*HOW TO COMPLETE THIS TASK*: The result should be every line in the data below that carries the string "pink".

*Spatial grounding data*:
━━━━━━━━
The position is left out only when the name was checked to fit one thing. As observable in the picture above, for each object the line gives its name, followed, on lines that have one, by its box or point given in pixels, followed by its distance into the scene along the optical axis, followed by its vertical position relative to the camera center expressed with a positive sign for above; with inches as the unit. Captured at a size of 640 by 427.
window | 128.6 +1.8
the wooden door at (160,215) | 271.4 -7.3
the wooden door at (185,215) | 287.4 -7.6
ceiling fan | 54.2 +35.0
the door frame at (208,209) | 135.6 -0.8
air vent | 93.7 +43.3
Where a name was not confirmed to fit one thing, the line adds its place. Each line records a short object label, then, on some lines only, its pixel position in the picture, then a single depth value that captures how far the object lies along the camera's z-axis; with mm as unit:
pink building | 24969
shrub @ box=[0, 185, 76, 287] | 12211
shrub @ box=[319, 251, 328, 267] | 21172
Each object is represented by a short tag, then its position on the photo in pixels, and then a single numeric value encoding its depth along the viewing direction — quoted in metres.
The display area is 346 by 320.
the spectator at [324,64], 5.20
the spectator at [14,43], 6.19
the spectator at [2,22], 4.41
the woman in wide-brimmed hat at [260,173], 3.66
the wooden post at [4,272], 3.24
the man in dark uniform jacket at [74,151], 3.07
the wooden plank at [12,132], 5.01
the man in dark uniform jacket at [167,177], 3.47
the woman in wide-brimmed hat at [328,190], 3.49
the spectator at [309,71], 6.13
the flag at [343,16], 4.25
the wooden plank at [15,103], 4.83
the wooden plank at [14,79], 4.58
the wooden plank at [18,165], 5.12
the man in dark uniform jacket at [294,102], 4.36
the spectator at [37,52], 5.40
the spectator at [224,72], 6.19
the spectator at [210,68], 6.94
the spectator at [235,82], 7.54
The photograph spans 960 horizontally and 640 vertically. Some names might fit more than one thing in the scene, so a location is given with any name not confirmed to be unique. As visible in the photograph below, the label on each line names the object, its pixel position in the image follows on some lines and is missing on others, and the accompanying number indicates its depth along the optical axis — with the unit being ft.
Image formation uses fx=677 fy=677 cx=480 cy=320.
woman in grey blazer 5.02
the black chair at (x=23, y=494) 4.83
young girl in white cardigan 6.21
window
━━━━━━━━
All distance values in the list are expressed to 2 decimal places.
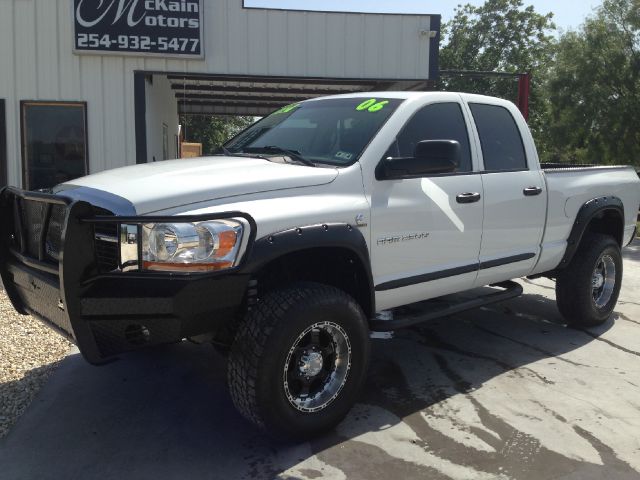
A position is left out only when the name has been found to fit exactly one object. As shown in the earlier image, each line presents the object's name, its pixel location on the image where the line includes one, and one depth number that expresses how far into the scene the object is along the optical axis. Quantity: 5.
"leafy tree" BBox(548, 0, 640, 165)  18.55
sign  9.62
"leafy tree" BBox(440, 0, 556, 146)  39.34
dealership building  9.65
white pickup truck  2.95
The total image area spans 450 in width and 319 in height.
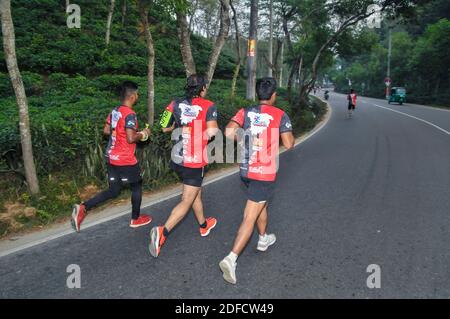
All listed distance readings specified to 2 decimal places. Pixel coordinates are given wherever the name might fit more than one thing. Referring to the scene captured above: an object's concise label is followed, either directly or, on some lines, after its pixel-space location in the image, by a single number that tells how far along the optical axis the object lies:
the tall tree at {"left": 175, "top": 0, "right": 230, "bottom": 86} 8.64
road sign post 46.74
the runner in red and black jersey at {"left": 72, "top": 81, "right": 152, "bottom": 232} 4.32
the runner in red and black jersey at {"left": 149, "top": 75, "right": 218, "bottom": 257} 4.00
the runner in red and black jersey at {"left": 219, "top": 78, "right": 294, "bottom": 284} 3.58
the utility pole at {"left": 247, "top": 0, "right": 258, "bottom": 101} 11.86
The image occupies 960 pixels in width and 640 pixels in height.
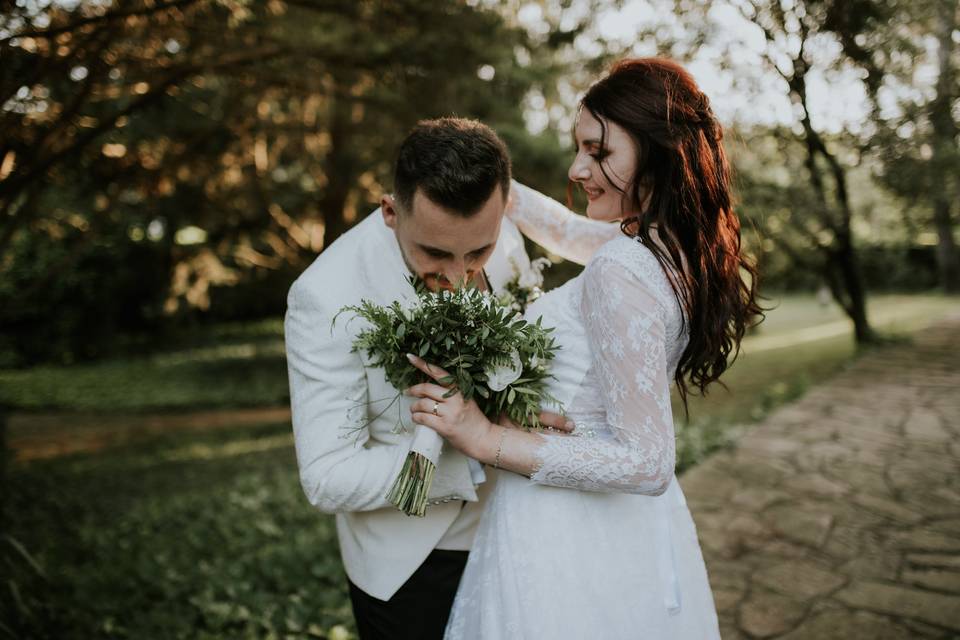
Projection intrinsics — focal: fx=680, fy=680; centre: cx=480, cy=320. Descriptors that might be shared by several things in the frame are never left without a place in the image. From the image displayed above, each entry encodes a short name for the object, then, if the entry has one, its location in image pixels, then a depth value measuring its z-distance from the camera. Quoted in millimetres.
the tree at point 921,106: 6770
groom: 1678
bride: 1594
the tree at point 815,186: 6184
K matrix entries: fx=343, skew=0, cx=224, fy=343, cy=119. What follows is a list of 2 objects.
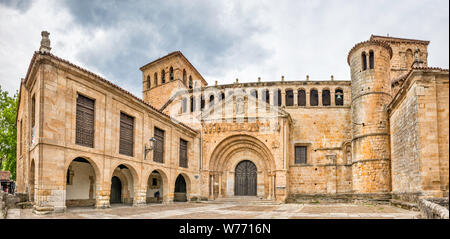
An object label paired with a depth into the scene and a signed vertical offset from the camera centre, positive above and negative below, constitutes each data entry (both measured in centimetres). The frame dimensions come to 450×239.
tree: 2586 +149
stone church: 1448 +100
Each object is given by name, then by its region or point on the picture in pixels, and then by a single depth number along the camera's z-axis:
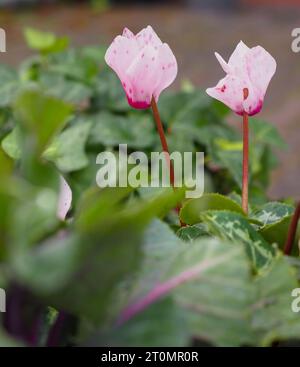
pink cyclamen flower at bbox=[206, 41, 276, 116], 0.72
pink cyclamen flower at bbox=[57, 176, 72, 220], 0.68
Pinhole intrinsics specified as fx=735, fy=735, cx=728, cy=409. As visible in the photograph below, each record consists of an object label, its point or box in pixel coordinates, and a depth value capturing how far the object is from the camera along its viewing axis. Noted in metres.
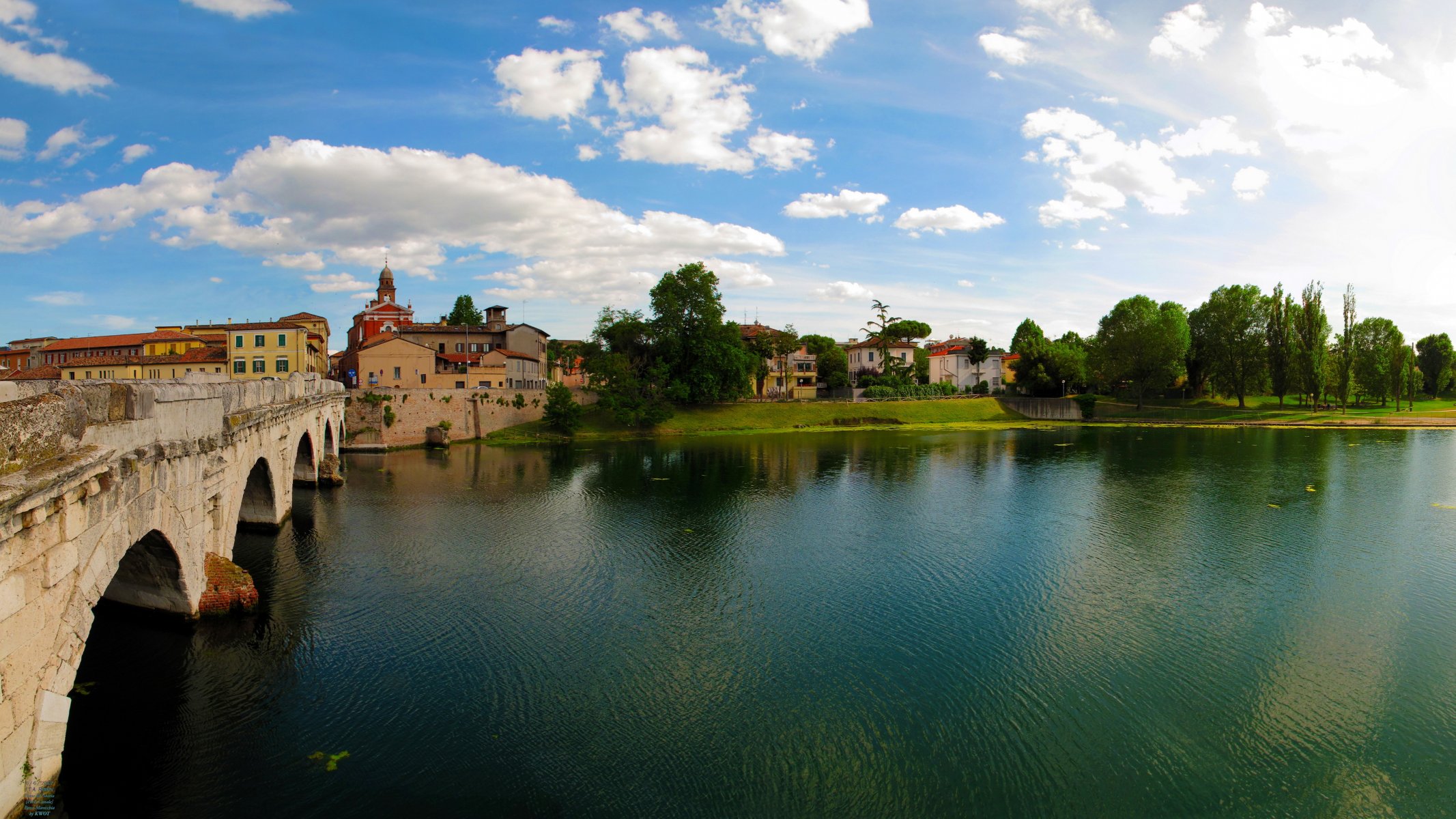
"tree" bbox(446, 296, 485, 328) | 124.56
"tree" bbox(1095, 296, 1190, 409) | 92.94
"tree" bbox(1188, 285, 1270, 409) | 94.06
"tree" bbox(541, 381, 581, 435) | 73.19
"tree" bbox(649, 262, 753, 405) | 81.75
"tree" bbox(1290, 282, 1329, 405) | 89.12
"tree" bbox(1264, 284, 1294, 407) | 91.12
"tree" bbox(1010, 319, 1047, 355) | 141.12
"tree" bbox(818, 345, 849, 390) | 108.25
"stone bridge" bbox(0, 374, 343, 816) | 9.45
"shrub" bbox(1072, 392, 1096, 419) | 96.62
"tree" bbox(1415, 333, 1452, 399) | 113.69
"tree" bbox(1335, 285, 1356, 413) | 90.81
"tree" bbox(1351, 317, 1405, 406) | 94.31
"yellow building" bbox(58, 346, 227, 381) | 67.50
━━━━━━━━
*SOLVED PROBLEM*:
pink building | 24969
pink cyclamen flower at bbox=[206, 41, 276, 116], 0.72
pink cyclamen flower at bbox=[57, 176, 72, 220], 0.68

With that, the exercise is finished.